**EXERCISE AIM**
Each record has to be returned exactly as it appears.

**MATERIAL SHOWN**
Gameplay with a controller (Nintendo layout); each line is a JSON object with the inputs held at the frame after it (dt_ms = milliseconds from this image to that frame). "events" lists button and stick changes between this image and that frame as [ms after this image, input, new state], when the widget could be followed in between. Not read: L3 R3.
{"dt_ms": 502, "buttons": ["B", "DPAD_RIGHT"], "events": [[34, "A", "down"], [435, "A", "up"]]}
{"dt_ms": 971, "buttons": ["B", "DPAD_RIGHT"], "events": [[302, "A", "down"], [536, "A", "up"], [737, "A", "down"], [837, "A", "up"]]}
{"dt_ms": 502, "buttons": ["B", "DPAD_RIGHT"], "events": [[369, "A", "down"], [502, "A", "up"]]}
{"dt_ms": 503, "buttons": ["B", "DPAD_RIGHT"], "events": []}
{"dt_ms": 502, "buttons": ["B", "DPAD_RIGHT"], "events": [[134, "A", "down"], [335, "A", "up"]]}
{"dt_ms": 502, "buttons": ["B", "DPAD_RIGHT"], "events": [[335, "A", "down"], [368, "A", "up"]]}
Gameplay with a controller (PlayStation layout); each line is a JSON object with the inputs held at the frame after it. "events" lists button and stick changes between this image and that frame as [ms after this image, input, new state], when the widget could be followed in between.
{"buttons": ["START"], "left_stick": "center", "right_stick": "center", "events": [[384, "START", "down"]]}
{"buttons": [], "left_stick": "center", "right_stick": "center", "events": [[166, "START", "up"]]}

**RESPONSE TO THE EXERCISE**
Gameplay with a controller (Nintendo layout); each line is a JSON object with the inputs held at the frame after it (dt_ms = milliseconds from this image to that frame). "events" lists button and stick changes between this image and that frame as [ms after this image, input, new state], when the widget could be followed in between. Not read: L3 R3.
{"dt_ms": 502, "buttons": ["B", "DPAD_RIGHT"], "events": [[34, "A", "down"], [435, "A", "up"]]}
{"dt_ms": 971, "buttons": ["B", "DPAD_RIGHT"], "events": [[302, "A", "down"], [536, "A", "up"], [737, "A", "down"], [837, "A", "up"]]}
{"dt_ms": 502, "buttons": ["B", "DPAD_RIGHT"], "events": [[369, "A", "down"], [502, "A", "up"]]}
{"dt_ms": 503, "buttons": ["B", "DPAD_RIGHT"], "events": []}
{"dt_ms": 502, "buttons": ["B", "DPAD_RIGHT"], "events": [[134, "A", "down"], [335, "A", "up"]]}
{"dt_ms": 502, "buttons": ["B", "DPAD_RIGHT"], "events": [[335, "A", "down"], [368, "A", "up"]]}
Gameplay with a controller (PlayStation layout); each line is a JSON object with the inputs held at the frame after it. "events" lists button and stick changes between this image and that frame as [ms after this image, input, new state], when the widget could be followed in between.
{"buttons": ["START"], "left_stick": "center", "right_stick": "center", "events": [[384, "START", "down"]]}
{"buttons": [], "left_stick": "center", "right_stick": "center", "events": [[166, "START", "up"]]}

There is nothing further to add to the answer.